» **ABOUT THIS EXERCISE**
Once the line with "- Dominant alerts" is found, return it along with every line after it, exactly, through the end of the material.

» **DATA FOR PROCESSING**
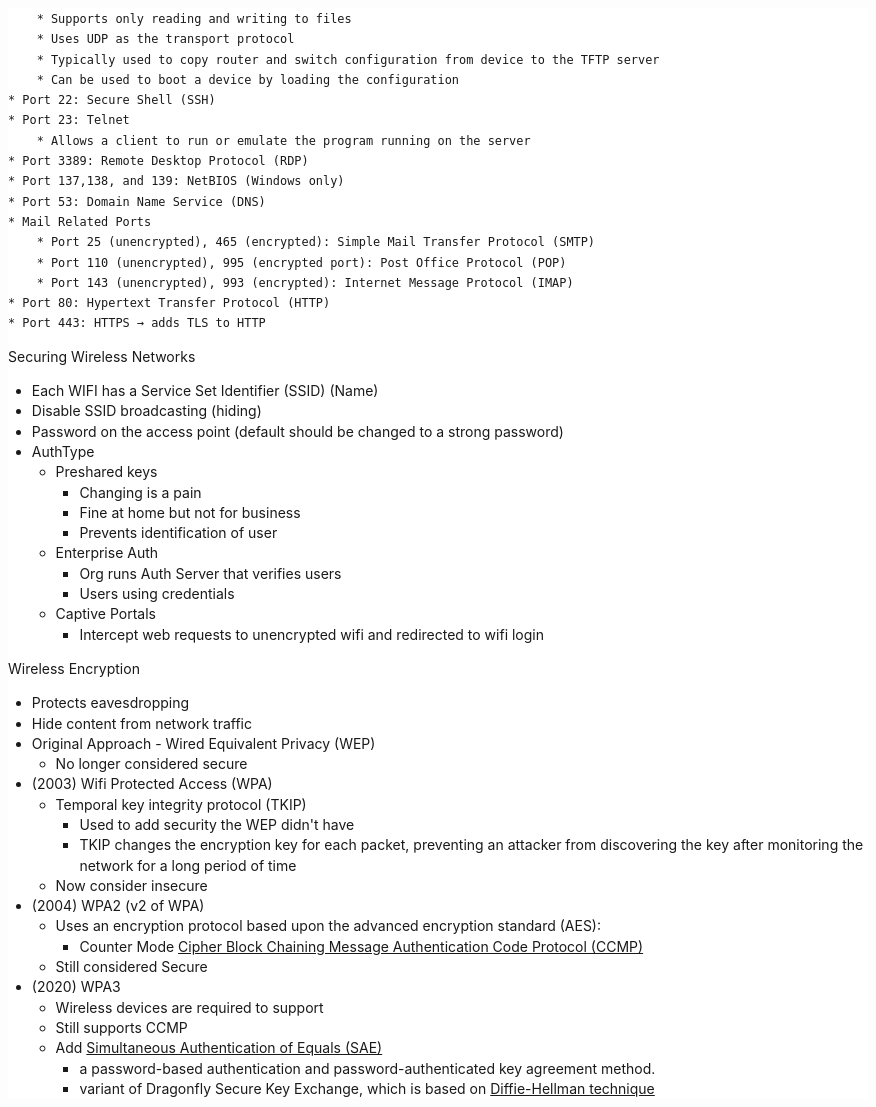         * Supports only reading and writing to files
        * Uses UDP as the transport protocol
        * Typically used to copy router and switch configuration from device to the TFTP server
        * Can be used to boot a device by loading the configuration 
    * Port 22: Secure Shell (SSH)
    * Port 23: Telnet
        * Allows a client to run or emulate the program running on the server
    * Port 3389: Remote Desktop Protocol (RDP)
    * Port 137,138, and 139: NetBIOS (Windows only) 
    * Port 53: Domain Name Service (DNS)
    * Mail Related Ports
        * Port 25 (unencrypted), 465 (encrypted): Simple Mail Transfer Protocol (SMTP)
        * Port 110 (unencrypted), 995 (encrypted port): Post Office Protocol (POP)
        * Port 143 (unencrypted), 993 (encrypted): Internet Message Protocol (IMAP)
    * Port 80: Hypertext Transfer Protocol (HTTP)
    * Port 443: HTTPS → adds TLS to HTTP

Securing Wireless Networks
* Each WIFI has a Service Set Identifier (SSID) (Name)
* Disable SSID broadcasting (hiding)
* Password on the access point (default should be changed to a strong password)
* AuthType
    * Preshared keys
        * Changing is a pain
        * Fine at home but not for business
        * Prevents identification of user 
    * Enterprise Auth
        * Org runs Auth Server that verifies users
        * Users using credentials
    * Captive Portals
        * Intercept web requests to unencrypted wifi and redirected to wifi login

Wireless Encryption
* Protects eavesdropping
* Hide content from network traffic
* Original Approach - Wired Equivalent Privacy (WEP)
    * No longer considered secure
* (2003) Wifi Protected Access (WPA)
    * Temporal key integrity protocol (TKIP)
        * Used to add security the WEP didn't have
        * TKIP changes the encryption key for each packet, preventing an attacker from discovering the key after monitoring the network for a long period of time
    * Now consider insecure
* (2004) WPA2 (v2 of WPA)
    * Uses an encryption protocol based upon the advanced encryption standard (AES):
        * Counter Mode [Cipher Block Chaining Message Authentication Code Protocol (CCMP)](https://en.wikipedia.org/wiki/CCMP_(cryptography)#:~:text=Counter%20Mode%20Cipher%20Block%20Chaining,the%20original%20IEEE%20802.11%20standard.)
    * Still considered Secure
* (2020) WPA3
    * Wireless devices are required to support
    * Still supports CCMP 
    * Add [Simultaneous Authentication of Equals (SAE)](https://en.wikipedia.org/wiki/Simultaneous_Authentication_of_Equals#:~:text=In%20cryptography%2C%20Simultaneous%20Authentication%20of,password%2Dauthenticated%20key%20agreement%20method.)
        * a password-based authentication and password-authenticated key agreement method.
        * variant of Dragonfly Secure Key Exchange, which is based on [Diffie-Hellman technique](https://en.wikipedia.org/wiki/Diffie%E2%80%93Hellman_key_exchange)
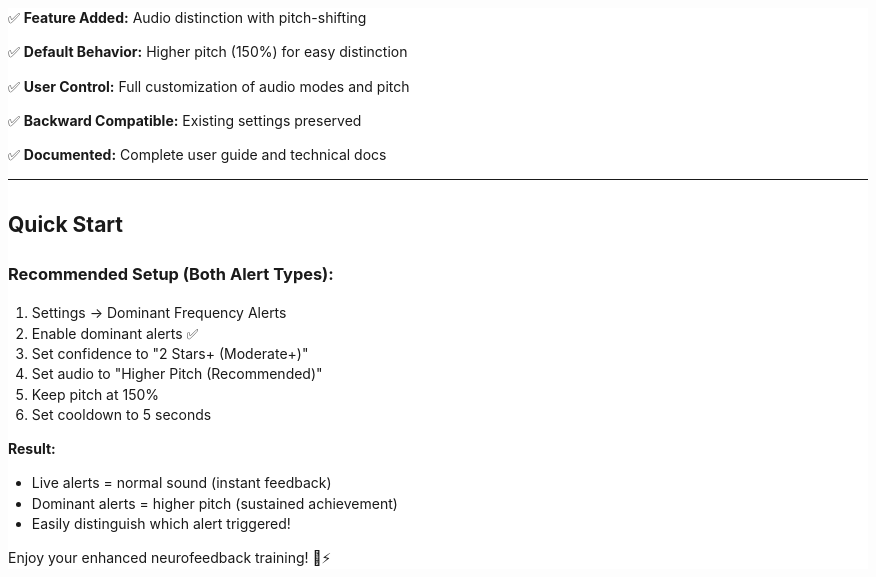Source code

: ✅ **Feature Added:** Audio distinction with pitch-shifting

✅ **Default Behavior:** Higher pitch (150%) for easy distinction

✅ **User Control:** Full customization of audio modes and pitch

✅ **Backward Compatible:** Existing settings preserved

✅ **Documented:** Complete user guide and technical docs

---

## Quick Start

### **Recommended Setup (Both Alert Types):**

1. Settings → Dominant Frequency Alerts
2. Enable dominant alerts ✅
3. Set confidence to "2 Stars+ (Moderate+)"
4. Set audio to "Higher Pitch (Recommended)"
5. Keep pitch at 150%
6. Set cooldown to 5 seconds

**Result:** 
- Live alerts = normal sound (instant feedback)
- Dominant alerts = higher pitch (sustained achievement)
- Easily distinguish which alert triggered!

Enjoy your enhanced neurofeedback training! 🧠⚡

» **SOLUTION TO THIS TASK**
- Dominant alerts = higher pitch (sustained achievement)
- Easily distinguish which alert triggered!

Enjoy your enhanced neurofeedback training! 🧠⚡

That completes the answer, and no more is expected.